Roqbot, a company that was funded with $1.2 million in seed financing this summer, led by Google Ventures, announced Tuesday morning that it's released its mobile app for businesses. The new app allows small businesses, like a local bar or coffee shop, to play music from their mobile phones.
OK. You're probably asking: "Why can't they play music from their mobile phones today?"
They can. But businesses are required to pay performance rights organizations, or PRO's, (ASCAP, BMI & SESAC), to play music publicly. Businesses can pay directly to the PROs, but often they use a business music service, which includes the PRO licenses in a monthly fee, said Garrett Dodge, founder and CEO, in an interview.
These music services, such as Muzak, XM for Business and Music Choice, traditionally deliver the music by CDs or satellite. But clearly, these services don't provide much customization (enabling a business to create playlists), especially if they're shipping CDs.
You might be asking why then won't a small business just turn on Pandora or Spotify. They can. But those services don't have business licenses to allow other businesses to play music in public, said Dodge. Those services are strictly focused on the consumer.
So if your local coffee shop owner decides to play Pandora from his iPhone for his 10 seated customers sipping lattes and reading newspapers, he would actually be breaking the law, unless he was also paying a PRO about $300 a year to play that music publicly.

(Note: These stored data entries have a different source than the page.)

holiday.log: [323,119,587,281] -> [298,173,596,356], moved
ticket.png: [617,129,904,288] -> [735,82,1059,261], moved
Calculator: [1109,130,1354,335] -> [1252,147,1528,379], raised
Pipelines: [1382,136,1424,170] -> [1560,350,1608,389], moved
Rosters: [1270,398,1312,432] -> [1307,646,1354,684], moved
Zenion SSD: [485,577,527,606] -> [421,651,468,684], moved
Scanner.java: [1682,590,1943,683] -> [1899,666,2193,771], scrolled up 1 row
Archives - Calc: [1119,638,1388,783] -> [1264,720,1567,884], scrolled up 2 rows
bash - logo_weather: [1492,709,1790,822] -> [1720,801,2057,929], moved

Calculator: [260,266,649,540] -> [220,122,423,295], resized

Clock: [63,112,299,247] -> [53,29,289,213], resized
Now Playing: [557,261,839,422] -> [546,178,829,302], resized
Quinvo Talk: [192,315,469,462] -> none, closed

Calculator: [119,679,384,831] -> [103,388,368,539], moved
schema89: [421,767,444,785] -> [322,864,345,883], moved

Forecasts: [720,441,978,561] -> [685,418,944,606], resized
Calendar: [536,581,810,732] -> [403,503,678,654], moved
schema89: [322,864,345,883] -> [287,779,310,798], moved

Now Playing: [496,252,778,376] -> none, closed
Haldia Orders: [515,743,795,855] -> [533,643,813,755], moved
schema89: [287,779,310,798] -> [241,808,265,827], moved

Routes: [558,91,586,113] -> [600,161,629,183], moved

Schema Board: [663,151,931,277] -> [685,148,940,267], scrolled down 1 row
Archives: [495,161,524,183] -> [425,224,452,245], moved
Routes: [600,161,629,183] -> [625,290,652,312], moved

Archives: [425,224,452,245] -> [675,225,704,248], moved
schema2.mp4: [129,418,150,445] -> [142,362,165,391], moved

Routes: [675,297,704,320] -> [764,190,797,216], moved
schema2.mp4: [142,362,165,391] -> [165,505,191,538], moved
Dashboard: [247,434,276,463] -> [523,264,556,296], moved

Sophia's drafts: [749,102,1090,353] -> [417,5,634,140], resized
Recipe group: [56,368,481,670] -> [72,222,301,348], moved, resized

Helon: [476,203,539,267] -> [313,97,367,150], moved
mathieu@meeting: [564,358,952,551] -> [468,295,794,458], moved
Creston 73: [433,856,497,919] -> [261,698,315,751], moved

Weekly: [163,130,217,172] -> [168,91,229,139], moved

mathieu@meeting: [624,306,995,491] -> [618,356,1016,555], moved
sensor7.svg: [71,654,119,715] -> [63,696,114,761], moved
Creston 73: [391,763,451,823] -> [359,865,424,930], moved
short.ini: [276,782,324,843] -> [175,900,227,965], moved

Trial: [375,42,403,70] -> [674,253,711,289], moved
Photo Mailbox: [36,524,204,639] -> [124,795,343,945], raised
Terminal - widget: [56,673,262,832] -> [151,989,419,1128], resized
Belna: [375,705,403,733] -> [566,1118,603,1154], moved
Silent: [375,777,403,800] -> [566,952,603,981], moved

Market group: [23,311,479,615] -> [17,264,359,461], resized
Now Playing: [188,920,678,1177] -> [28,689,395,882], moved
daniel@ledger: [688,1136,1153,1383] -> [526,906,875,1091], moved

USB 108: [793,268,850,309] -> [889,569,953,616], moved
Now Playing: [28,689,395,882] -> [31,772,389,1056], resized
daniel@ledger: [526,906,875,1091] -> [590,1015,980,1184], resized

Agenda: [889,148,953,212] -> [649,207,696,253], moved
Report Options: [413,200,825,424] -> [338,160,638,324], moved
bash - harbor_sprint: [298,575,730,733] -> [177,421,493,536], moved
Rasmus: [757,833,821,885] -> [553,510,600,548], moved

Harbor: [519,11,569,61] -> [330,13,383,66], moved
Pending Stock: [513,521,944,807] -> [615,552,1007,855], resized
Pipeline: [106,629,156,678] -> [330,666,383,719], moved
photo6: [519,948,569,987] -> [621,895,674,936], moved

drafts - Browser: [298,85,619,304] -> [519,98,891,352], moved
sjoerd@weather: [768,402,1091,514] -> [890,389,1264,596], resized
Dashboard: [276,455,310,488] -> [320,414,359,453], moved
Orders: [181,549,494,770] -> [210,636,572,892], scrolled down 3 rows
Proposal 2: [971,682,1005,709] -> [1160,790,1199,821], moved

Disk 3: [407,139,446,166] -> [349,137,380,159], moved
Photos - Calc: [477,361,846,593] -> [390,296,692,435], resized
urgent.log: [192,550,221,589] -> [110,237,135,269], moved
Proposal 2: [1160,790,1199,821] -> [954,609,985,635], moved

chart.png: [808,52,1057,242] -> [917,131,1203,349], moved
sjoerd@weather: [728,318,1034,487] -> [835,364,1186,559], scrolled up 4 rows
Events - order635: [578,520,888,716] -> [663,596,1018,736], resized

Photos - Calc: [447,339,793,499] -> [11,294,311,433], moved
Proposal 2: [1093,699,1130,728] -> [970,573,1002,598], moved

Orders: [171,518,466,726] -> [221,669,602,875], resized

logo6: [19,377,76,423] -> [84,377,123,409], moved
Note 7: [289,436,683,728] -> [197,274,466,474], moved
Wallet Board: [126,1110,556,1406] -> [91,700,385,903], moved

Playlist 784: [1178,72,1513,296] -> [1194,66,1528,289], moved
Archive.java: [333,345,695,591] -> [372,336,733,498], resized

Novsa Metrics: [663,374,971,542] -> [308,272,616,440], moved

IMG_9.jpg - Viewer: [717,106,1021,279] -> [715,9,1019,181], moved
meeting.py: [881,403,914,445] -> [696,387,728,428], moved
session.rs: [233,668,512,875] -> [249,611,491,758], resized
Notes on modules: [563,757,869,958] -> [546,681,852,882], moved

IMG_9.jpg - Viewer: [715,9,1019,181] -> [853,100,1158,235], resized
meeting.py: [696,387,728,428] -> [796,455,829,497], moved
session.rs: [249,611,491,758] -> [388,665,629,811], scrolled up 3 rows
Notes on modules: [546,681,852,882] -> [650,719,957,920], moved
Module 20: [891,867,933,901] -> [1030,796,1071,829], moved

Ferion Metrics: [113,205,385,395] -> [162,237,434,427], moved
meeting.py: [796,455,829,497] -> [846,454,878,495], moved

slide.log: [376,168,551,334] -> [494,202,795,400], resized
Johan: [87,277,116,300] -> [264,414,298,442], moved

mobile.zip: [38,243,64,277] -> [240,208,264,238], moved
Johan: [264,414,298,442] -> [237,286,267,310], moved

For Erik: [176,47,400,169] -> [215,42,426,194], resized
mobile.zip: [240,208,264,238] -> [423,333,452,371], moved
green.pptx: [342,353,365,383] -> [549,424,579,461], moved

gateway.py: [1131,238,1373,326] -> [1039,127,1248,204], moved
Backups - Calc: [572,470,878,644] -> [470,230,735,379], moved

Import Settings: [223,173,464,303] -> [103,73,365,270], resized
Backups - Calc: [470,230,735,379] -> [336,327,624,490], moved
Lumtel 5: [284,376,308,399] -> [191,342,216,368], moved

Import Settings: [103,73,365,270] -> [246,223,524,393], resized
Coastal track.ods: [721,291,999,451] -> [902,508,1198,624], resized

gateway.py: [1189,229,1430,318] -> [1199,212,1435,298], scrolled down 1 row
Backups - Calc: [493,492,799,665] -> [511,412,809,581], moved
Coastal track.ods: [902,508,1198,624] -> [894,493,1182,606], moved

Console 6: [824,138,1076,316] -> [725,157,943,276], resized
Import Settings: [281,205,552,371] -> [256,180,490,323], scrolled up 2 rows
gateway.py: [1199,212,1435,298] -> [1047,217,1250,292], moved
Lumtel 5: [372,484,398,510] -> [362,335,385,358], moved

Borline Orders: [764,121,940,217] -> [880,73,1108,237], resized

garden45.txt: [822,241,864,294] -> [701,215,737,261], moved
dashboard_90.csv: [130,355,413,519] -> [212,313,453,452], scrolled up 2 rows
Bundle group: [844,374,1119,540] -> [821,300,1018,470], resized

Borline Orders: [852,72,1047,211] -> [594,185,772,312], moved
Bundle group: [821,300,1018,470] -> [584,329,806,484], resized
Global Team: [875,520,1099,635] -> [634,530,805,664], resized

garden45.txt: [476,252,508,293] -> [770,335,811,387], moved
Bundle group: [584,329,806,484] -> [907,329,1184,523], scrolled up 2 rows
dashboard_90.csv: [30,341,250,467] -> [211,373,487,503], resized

Now with Roqbot, which was founded in 2010, Mr. local coffee shop proprietor can download the app, and for $24.95 or $39.95, he has a license to play seven million songs. He can also create playlists, or select from pre-made playlists, and allow people to vote on the songs, making the music a social experience.
The new mobile offering is part of Roqbot's way to get into small businesses.
"The mobile app is a great way for any sized business to sign up for a trial," said Dodge. "I like to compare it to Square (the gadget that turns your phone into a point of sale device). In the old days, people used these bulky systems for point of purchase sales. This is what we’re doing from the business music side.”
Today, Roqbot has targeted bars and restaurants, like Burger King. Roqbot customers either use Roqbot's hardware for a dedicated music system, or software they can upload to their computers. Dodge wouldn't disclose how many customers the company has today.